## ACTION ITEM
Lines where the string "IorD" appears are to be copied from the entries below.

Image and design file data
****************

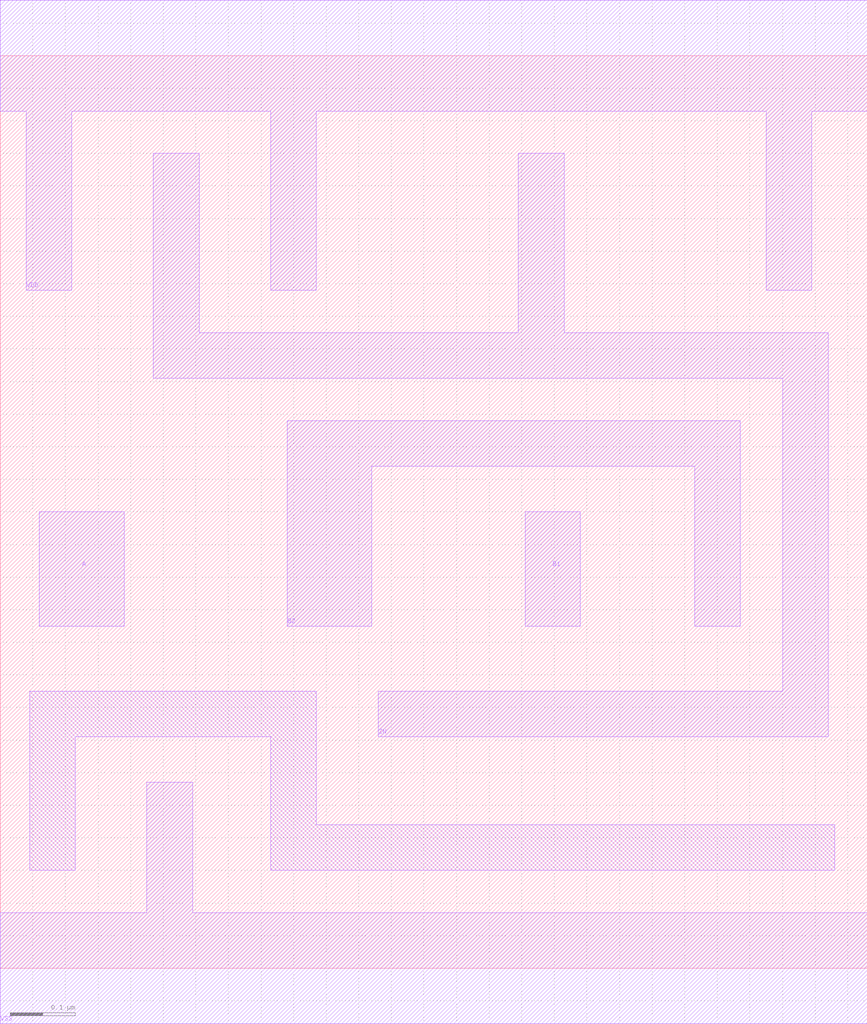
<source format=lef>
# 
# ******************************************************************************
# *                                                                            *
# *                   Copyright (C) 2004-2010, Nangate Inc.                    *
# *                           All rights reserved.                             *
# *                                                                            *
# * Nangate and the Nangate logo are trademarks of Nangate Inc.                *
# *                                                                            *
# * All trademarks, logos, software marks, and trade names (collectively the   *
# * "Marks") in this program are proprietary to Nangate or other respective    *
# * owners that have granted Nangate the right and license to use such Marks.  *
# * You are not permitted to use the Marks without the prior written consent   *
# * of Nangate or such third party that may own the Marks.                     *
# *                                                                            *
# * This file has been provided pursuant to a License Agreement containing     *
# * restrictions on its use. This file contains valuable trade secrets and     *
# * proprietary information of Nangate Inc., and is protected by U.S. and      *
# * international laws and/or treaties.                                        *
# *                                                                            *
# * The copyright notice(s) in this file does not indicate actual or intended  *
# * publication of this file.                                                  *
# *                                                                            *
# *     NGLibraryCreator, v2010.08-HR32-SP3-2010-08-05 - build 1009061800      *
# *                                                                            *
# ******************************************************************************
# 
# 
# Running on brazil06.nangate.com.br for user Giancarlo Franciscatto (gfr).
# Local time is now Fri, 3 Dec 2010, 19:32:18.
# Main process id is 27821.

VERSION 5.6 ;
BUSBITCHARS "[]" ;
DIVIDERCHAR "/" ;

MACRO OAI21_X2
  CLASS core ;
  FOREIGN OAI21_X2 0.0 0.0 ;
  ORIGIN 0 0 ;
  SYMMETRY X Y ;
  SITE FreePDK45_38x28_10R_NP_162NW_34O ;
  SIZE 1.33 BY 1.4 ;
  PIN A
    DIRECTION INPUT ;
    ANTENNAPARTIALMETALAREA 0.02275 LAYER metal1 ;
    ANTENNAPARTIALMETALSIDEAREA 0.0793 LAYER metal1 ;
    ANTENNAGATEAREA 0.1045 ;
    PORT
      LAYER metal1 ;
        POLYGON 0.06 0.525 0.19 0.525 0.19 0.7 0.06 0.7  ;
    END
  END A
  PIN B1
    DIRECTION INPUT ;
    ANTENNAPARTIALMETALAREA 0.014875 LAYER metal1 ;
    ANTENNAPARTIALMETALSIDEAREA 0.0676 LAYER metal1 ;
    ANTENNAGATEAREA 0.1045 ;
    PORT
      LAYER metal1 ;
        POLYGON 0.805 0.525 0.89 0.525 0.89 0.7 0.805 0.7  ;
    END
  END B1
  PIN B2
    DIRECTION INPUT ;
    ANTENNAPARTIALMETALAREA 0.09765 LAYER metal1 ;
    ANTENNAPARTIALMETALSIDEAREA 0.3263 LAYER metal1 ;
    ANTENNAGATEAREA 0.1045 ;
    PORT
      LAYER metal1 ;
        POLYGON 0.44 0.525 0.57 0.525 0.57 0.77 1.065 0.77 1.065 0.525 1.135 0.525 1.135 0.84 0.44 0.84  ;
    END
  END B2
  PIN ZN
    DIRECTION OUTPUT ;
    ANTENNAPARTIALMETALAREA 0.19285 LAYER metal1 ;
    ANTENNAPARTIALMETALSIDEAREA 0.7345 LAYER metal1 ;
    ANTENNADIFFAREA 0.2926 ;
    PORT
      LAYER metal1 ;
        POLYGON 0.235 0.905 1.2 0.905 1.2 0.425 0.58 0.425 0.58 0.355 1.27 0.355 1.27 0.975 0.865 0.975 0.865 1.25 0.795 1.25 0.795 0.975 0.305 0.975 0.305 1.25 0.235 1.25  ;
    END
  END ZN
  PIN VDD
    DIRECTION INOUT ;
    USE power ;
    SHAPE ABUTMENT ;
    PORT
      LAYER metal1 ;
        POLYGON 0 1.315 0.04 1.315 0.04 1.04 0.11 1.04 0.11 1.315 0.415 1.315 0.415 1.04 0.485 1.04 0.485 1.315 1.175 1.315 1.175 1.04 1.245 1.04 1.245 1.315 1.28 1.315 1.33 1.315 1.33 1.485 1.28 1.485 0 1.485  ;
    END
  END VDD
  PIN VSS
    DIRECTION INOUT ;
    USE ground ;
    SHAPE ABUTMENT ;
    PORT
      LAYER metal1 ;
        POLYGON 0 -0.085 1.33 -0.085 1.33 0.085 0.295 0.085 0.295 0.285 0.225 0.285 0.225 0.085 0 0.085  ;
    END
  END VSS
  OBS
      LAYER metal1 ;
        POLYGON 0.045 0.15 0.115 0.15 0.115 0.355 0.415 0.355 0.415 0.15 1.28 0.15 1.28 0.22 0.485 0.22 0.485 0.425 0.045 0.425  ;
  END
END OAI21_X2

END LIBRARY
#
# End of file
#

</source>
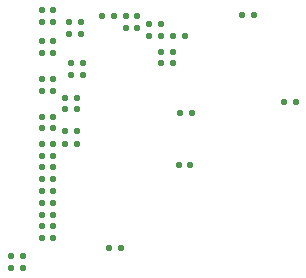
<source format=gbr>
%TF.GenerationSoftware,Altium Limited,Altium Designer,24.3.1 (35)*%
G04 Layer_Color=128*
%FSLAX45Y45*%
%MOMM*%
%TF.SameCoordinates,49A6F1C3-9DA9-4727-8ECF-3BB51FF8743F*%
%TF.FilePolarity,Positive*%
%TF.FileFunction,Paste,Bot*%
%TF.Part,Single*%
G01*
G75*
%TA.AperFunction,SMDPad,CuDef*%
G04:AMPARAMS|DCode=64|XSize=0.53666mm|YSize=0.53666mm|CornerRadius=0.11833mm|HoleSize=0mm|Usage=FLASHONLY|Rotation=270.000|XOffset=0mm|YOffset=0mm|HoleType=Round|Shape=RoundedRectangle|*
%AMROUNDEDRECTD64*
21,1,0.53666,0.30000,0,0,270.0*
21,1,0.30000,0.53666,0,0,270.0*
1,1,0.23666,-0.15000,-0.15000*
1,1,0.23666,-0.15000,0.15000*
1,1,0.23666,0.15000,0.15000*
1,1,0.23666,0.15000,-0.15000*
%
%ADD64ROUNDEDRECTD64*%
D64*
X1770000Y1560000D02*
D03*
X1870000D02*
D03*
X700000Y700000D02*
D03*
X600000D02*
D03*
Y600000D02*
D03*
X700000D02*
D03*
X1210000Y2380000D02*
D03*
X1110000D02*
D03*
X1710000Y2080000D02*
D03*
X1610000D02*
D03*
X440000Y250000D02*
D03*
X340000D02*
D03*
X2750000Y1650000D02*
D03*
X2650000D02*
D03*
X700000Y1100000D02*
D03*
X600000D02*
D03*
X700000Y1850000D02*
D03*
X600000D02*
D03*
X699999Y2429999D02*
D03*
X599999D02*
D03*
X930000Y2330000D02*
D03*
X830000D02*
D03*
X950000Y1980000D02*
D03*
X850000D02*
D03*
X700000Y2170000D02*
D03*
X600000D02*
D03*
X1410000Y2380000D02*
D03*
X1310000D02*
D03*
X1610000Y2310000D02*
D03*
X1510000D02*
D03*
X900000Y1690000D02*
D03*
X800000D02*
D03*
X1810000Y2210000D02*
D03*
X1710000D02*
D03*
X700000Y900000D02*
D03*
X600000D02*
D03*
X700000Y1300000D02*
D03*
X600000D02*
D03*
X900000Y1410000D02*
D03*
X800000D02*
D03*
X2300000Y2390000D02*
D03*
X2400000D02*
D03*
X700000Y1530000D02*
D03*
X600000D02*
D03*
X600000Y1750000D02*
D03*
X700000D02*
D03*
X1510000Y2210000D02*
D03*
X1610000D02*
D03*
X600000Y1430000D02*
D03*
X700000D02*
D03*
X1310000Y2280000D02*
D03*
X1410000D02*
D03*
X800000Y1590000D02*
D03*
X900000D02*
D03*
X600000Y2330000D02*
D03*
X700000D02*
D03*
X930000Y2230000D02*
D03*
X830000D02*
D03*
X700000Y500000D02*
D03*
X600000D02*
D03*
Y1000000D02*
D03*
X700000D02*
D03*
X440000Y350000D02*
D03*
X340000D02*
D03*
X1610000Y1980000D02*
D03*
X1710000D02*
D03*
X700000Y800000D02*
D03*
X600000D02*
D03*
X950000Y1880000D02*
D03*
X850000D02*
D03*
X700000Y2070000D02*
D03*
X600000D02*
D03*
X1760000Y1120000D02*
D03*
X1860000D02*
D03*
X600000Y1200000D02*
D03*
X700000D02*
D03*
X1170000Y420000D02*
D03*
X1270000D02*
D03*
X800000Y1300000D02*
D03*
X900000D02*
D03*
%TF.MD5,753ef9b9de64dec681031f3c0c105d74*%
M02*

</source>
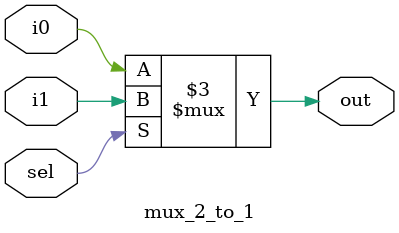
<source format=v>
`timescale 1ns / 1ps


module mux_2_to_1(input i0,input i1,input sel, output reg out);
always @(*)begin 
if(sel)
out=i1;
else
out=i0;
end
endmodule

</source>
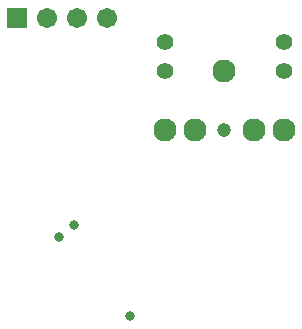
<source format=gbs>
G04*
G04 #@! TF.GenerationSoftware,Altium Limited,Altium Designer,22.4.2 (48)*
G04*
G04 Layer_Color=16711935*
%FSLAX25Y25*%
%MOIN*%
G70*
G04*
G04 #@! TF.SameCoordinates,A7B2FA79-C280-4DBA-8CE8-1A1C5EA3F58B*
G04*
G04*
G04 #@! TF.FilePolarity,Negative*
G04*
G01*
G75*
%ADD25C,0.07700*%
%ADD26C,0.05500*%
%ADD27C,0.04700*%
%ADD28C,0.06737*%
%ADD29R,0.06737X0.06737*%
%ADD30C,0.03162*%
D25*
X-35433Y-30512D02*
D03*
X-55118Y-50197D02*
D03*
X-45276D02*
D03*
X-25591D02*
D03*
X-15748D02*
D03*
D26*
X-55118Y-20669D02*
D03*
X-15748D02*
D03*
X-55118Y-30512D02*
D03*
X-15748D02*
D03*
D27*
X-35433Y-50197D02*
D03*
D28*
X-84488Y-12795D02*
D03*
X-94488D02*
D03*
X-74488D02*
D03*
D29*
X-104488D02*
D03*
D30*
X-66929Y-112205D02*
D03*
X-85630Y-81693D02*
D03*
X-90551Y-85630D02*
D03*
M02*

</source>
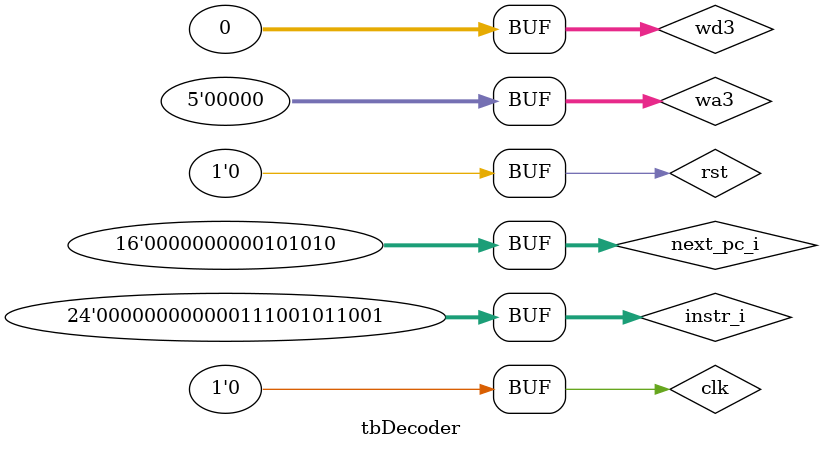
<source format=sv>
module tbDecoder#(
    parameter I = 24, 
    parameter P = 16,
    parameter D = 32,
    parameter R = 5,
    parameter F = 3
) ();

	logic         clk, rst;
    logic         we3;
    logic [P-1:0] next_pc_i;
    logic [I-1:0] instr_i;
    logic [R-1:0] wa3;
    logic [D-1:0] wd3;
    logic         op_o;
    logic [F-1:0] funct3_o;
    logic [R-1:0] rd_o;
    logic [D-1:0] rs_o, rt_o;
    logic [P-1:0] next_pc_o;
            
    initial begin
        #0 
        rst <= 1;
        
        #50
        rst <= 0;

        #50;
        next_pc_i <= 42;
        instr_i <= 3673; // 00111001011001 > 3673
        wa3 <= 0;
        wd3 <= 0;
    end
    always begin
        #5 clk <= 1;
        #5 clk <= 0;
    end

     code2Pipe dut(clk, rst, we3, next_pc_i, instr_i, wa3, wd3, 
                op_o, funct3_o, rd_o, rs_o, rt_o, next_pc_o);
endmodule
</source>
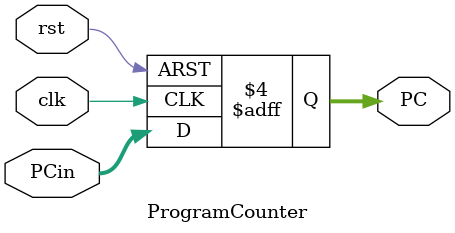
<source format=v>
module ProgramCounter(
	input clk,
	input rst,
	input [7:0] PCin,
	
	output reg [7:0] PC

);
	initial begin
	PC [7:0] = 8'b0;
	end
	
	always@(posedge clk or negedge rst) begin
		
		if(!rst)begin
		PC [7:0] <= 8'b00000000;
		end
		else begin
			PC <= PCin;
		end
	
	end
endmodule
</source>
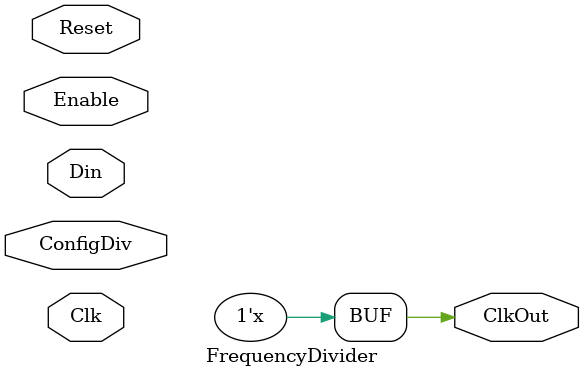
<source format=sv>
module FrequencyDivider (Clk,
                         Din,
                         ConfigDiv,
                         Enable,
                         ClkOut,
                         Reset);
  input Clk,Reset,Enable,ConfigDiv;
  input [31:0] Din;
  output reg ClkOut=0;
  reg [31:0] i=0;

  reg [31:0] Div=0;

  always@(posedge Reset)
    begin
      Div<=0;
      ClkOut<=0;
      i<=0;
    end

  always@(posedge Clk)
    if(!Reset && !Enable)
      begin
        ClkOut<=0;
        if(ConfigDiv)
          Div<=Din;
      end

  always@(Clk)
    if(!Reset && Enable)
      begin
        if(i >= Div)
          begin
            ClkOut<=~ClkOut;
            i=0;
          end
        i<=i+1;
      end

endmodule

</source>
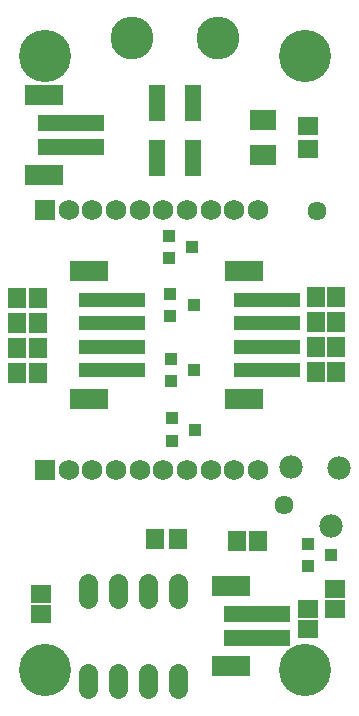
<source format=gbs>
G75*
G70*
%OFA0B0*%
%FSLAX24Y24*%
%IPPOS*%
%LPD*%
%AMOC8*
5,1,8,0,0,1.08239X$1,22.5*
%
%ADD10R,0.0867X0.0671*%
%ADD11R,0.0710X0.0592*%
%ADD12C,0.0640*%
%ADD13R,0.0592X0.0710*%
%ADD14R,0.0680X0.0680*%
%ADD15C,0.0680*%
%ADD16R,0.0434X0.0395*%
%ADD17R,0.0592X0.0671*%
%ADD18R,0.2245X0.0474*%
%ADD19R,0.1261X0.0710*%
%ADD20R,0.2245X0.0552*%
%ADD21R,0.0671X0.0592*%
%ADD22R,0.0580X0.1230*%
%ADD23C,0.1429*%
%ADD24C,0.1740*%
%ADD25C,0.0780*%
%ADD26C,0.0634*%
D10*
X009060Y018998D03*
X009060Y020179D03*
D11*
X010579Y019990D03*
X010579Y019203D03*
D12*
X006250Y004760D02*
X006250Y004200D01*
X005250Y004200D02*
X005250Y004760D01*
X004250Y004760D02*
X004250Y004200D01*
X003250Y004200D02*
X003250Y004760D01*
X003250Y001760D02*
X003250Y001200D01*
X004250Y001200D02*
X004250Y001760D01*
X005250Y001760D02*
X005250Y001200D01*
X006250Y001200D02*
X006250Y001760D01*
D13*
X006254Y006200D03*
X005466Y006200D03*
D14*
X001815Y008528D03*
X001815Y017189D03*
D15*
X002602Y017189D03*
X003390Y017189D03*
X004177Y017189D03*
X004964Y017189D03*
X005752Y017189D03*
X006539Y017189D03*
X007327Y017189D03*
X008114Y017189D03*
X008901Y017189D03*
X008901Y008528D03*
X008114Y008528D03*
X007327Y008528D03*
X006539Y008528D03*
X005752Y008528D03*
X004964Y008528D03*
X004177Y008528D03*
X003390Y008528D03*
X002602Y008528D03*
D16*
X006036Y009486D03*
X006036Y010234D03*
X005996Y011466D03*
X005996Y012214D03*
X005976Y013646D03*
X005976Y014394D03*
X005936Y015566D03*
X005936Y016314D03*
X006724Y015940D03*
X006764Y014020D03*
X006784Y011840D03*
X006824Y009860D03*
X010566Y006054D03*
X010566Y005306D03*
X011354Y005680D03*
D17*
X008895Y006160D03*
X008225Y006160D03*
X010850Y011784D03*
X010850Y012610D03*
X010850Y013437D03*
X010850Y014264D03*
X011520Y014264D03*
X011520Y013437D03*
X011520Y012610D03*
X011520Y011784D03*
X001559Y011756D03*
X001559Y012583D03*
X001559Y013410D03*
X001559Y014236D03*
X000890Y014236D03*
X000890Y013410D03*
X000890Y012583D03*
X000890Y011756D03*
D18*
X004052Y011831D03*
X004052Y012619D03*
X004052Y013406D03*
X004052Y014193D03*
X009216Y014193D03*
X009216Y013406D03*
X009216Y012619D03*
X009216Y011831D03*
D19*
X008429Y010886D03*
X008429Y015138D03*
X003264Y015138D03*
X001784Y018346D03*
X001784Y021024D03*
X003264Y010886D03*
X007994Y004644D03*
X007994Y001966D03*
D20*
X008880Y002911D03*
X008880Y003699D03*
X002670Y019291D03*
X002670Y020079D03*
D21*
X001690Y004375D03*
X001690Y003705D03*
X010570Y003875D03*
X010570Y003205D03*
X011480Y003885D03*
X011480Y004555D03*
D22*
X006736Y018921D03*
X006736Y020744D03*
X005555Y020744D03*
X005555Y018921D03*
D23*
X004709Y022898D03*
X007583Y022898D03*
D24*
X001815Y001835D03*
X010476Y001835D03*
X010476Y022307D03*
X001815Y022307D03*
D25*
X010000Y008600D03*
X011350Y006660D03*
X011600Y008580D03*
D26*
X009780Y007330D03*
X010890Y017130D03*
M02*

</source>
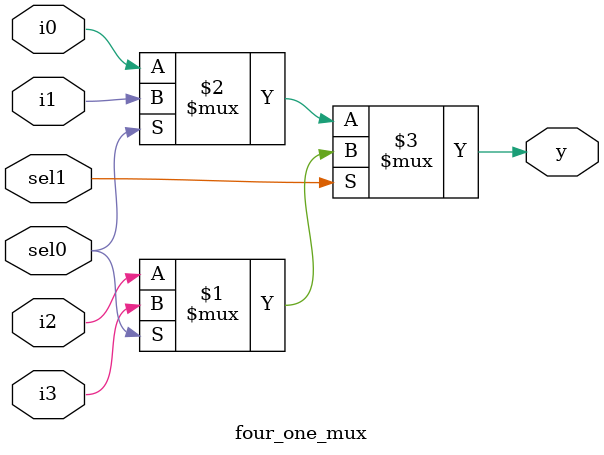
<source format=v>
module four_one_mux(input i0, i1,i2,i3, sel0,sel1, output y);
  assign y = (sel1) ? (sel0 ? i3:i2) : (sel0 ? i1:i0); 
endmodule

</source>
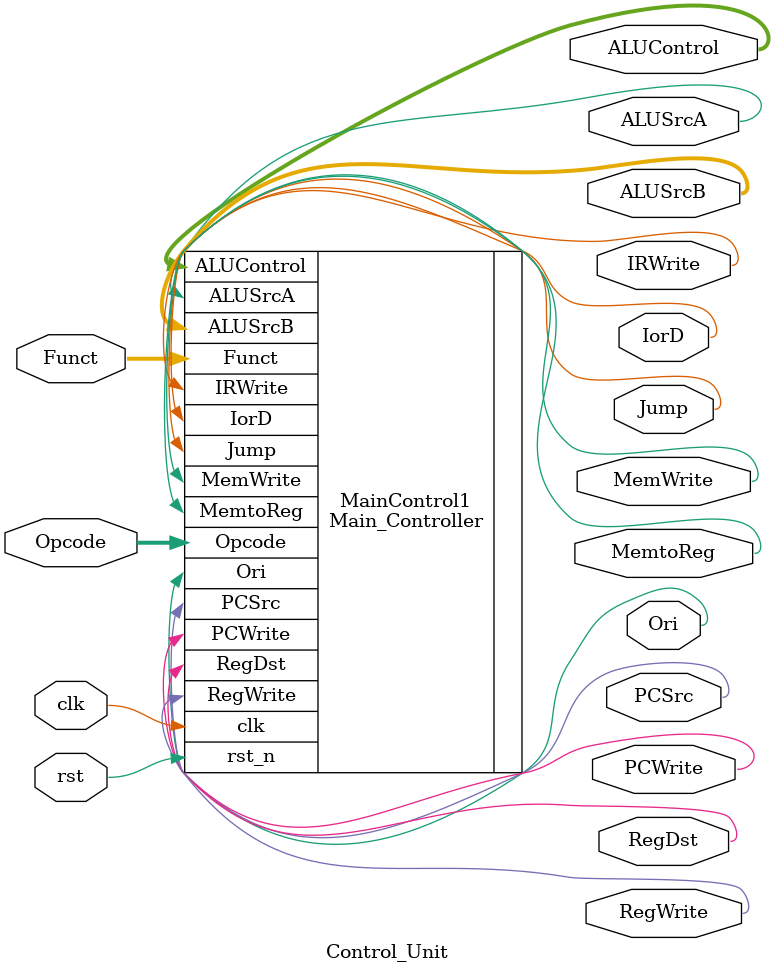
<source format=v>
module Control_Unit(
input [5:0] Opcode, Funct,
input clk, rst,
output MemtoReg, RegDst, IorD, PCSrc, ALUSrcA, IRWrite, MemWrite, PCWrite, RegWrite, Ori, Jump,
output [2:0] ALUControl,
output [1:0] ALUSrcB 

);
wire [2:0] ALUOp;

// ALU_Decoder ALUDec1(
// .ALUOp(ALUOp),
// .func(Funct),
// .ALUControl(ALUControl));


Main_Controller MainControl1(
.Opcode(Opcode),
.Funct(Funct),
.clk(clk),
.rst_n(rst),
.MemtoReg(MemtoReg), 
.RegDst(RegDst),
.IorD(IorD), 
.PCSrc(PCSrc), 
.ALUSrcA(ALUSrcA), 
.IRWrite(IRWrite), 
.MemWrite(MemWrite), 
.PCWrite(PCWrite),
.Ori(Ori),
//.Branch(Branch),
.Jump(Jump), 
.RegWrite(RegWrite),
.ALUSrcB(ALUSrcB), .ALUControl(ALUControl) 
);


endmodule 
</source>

****************

## TASK RESPONSE
output MemtoReg, RegDst, IorD, PCSrc, ALUSrcA, IRWrite, MemWrite, PCWrite, RegWrite, Ori, Jump,
.IorD(IorD), 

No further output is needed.